All business owners need to know their break-even point – the number of units they need to sell to cover their operating costs. Once you reach it, your business is no longer in the red and you’re officially earning a profit. Here’s how to calculate yours so you can make decisions that support greater growth.
Why your break-even point matters
Owners who run a business without knowing whether or when they’ll be profitable probably won’t be in business long. Knowing your break-even point is invaluable whenever you’re planning to invest in growth or making a decision that affects profits. It also improves the accuracy of your budgets and forecasts.
What are your fixed costs?
First, list the predictable, ongoing monthly expenses required to run your business – rented or leased premises, employee salaries, office expenses, insurance and utilities such as electricity, phone and internet. Use the most accurate numbers you can, and add about 10% to cover unforeseen miscellaneous expenses.
List your variable costs
Next, account for the expenses that vary month to month. For precision, calculate an average by tracking them over two to three months. These typically include inventory, labour, commissions, shipping and delivery costs, and interest on business cards or lines of credit.
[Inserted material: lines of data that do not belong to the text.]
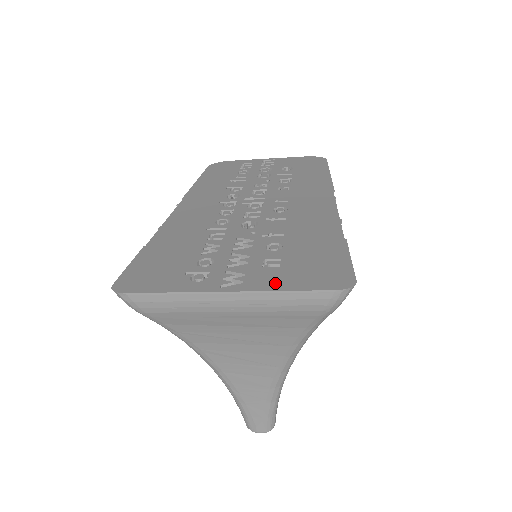
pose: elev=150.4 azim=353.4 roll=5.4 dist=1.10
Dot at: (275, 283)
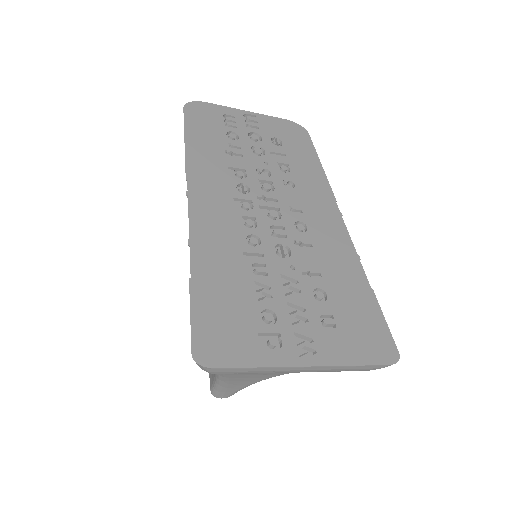
Dot at: (343, 354)
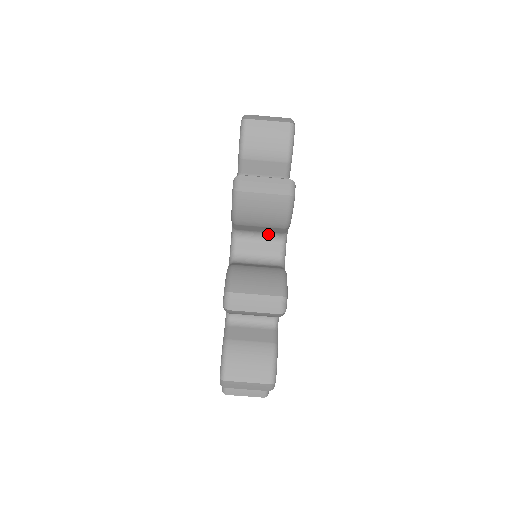
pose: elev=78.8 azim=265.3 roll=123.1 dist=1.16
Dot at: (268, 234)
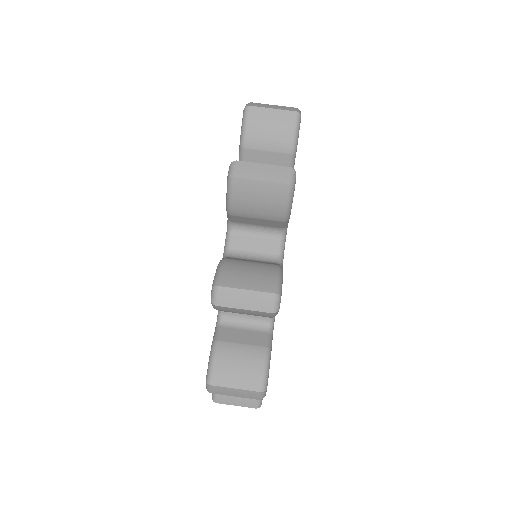
Dot at: occluded
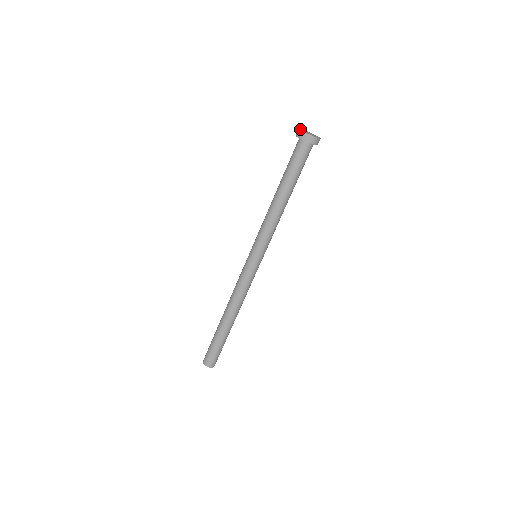
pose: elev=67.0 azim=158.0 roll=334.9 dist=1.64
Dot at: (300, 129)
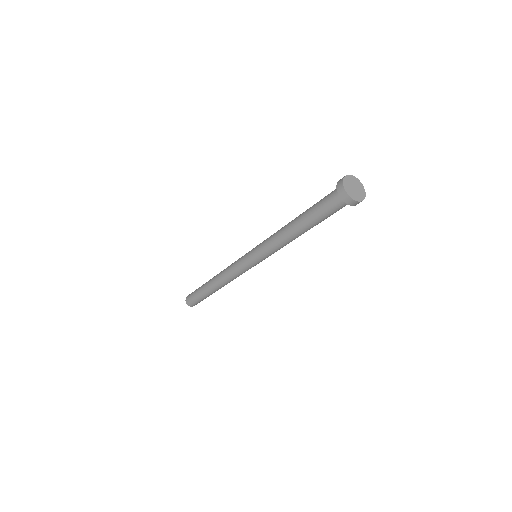
Dot at: (349, 194)
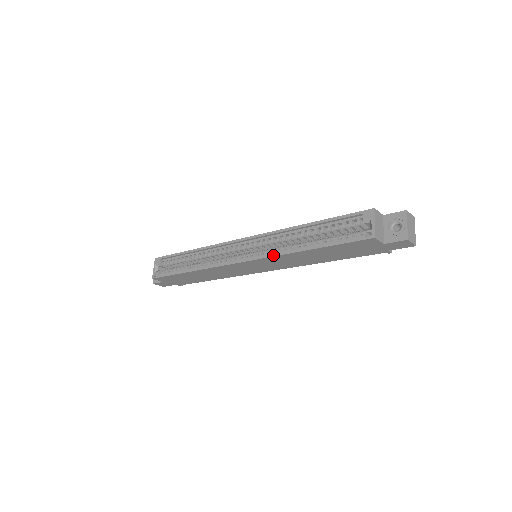
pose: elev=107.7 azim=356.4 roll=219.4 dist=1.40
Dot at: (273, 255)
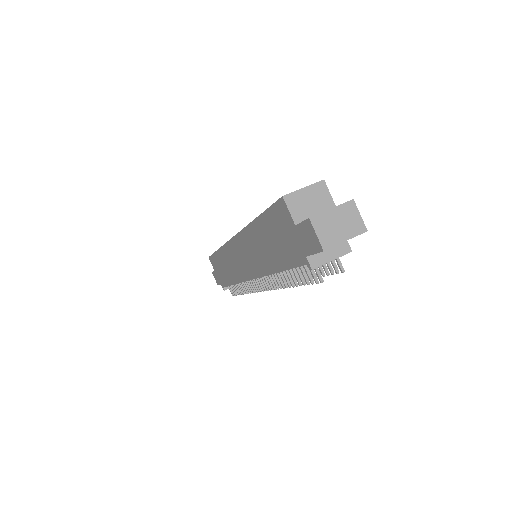
Dot at: (243, 228)
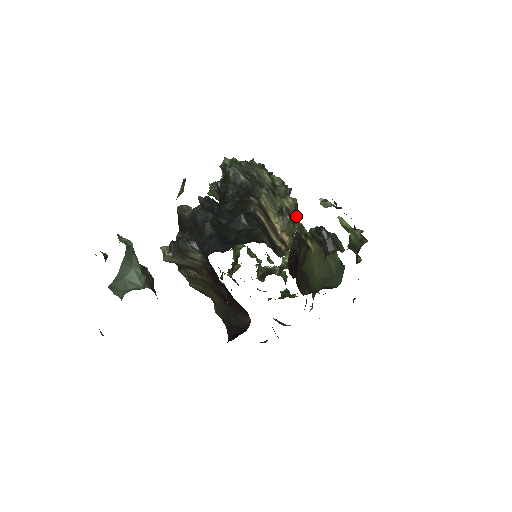
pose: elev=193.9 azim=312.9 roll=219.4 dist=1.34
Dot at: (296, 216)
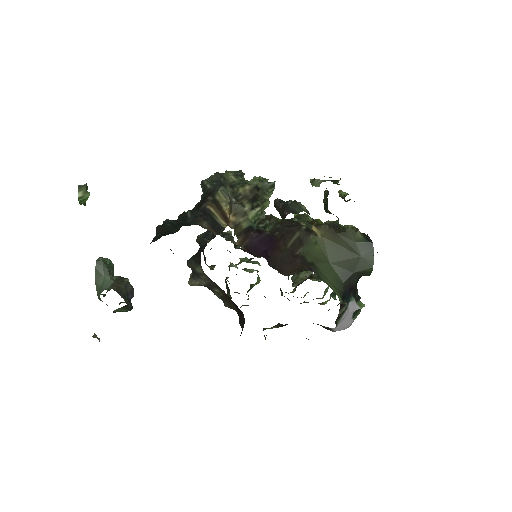
Dot at: (251, 198)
A simple break-even formula
To find the break-even point, use: fixed costs divided by (unit sales price minus variable costs). For example, a web designer offering $5,000 website packages with $10,000 in fixed operating expenses and $1,000 variable cost per package calculates $10,000 / ($5,000 – $1,000) = $10,000 / $4,000 = 2.5. So they need to sell 2.5 packages to break even. To improve profitability from there, they might cut expenses, switch to lower-priced suppliers, raise their rates, or sell add-on services.
Final thoughts
To keep your decisions based on accurate, up-to-date information, make it a habit to update your break-even analysis each quarter. Now that you know your break-even point, what will you do to lift your profitability?